=== Begin Enclosure ===
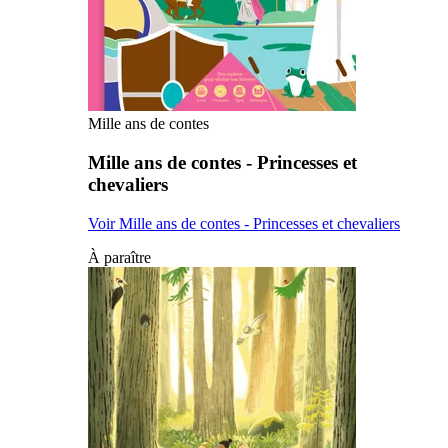
Mille ans de contes
Mille ans de contes - Princesses et
chevaliers
Voir Mille ans de contes - Princesses et chevaliers
À paraître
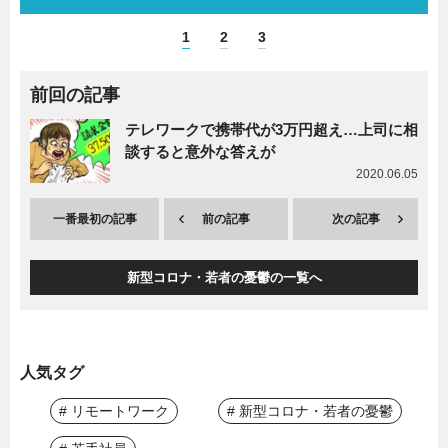
1
2
3
前回の記事
テレワークで携帯代が3万円超え…上司に相
談すると意外な答えが
2020.06.05
一番最初の記事
前の記事
次の記事
新型コロナ・若者の憂鬱の一覧へ
人気タグ
# リモートワーク
# 新型コロナ・若者の憂鬱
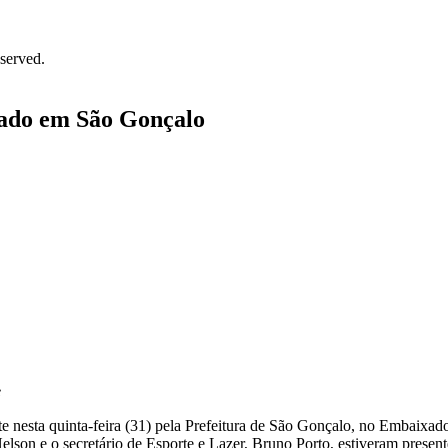
served.
çado em São Gonçalo
e
e nesta quinta-feira (31) pela Prefeitura de São Gonçalo, no Embaixa
elson e o secretário de Esporte e Lazer, Bruno Porto, estiveram present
=== End Enclosure ===
> [Task goal]:
In your transcription of the listing above, match each line exactly and include no pictures.

> [Your response]:
Mille ans de contes
Mille ans de contes - Princesses et
chevaliers
Voir Mille ans de contes - Princesses et chevaliers
À paraître
1
2
3
前回の記事
テレワークで携帯代が3万円超え…上司に相
談すると意外な答えが
2020.06.05
一番最初の記事
前の記事
次の記事
新型コロナ・若者の憂鬱の一覧へ
人気タグ
# リモートワーク
# 新型コロナ・若者の憂鬱
served.
çado em São Gonçalo
e
e nesta quinta-feira (31) pela Prefeitura de São Gonçalo, no Embaixa
elson e o secretário de Esporte e Lazer, Bruno Porto, estiveram present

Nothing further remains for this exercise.